July 17, 2013
New Dino Is Triceratops’ Massive Cousin
Brett Smith for redOrbit.com - Your Universe Online
Paleontologist say they have discovered the fossil of a massive new relative of Triceratops in Utah. The 2-ton, 15-foot long Nasutoceratops titusi had the familiar bony frill at the base of its skull, an oversized nose and horns that curved out and forward like a steer's, according to a report in Proceedings of the Royal Society B.Paleontologists who were involved in the discovery said they weren't sure what function the dinosaur's large nose served.
"The jumbo-sized schnoz of Nasutoceratops likely had nothing to do with a heightened sense of smell, since olfactory receptors occur further back in the head, adjacent to the brain," Scott Sampson of the University of Utah told the AFP. "The function of this bizarre feature remains uncertain."
Sampson's colleague at the university Mark Loewen, said the animal's horns "were most likely used as visual signals of dominance and, when that wasn't enough, as weapons for combatting rivals."
Its almost complete skull found in Utah's Grand Staircase-Escalante National Monument, Nasutoceratops lived with many other large dinosaurs on an island continent called Laramidia that existed millions of years ago when North America was split by a warm, shallow sea. The other half of North America has been dubbed Appalachia in the 17-year-old theory.
The Utah researchers said many more new species could still be found in their state's national park.
"Grand Staircase-Escalante National Monument is the last great, largely unexplored dinosaur boneyard in the lower 48 states," Sampson said.
Most Laramidian dinosaurs that have been found so far were concentrated in a thin belt of plains located between the shallow sea to the east and a mountainous region to the west. Over the past century, dig sites on the former island have spanned from Alaska to Mexico.

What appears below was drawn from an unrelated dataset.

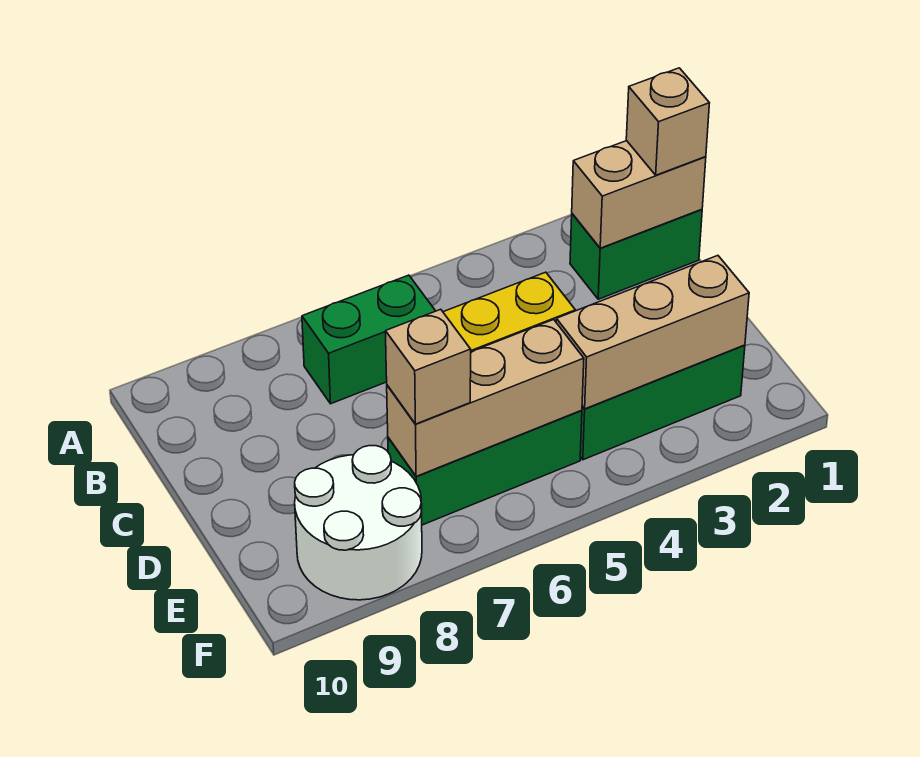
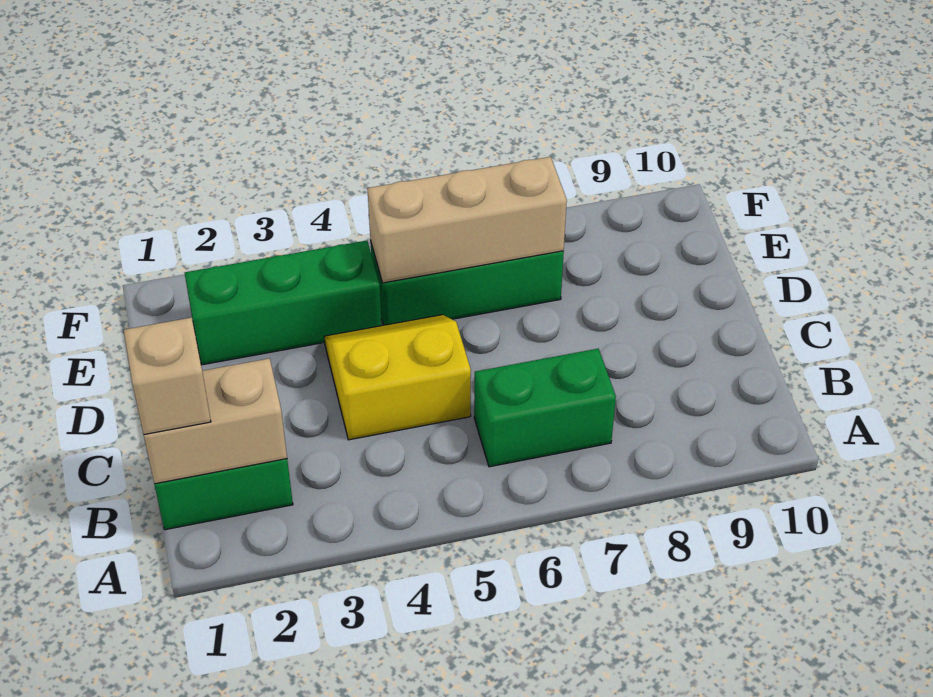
tan 1x3 brick [556,256,749,409] -> none
tan 1x1 brick [386,309,471,424] -> none
white 2x2 round brick [295,446,422,600] -> none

In the 1960's paleontologists began to find that similar major groups of dinosaurs were spread over this Late Cretaceous continent, but different species within groups occurred in what is present day Alberta and Montana than those in modern New Mexico and Texas. The relative size of the animals combined with the continent's small size has remained something of a mystery.
Nasutoceratops and other ceratopses shared the 'lost continent,' which was about the size of Australia, with tyrannosaurs, hadrosaurs and many others. The number of giant species living on Laramidia would probably have been staggering since Africa is home to only five similarly sized species, such as rhinoceroses and elephants.
"We're still working to figure out how so many different kinds of giant animals managed to co-exist on such a small landmass," noted Loewen.
Over the past decade, workers from the Natural History Museum of Utah, the Denver Museum of Nature & Science and several other institutions have found more than a dozen dinosaurs in Utah's national park. In addition to Nasutoceratops, the researchers have found many other plant-eating dinosaurs, including two other horned dinosaurs, Utahceratops and Kosmoceratops.
Non-dinosaur finds include fossilized plants, insects, amphibians, lizards and mammals. Paleontologists said they are using these fossils to paint a comprehensive picture of life in the ancient North American ecosystem.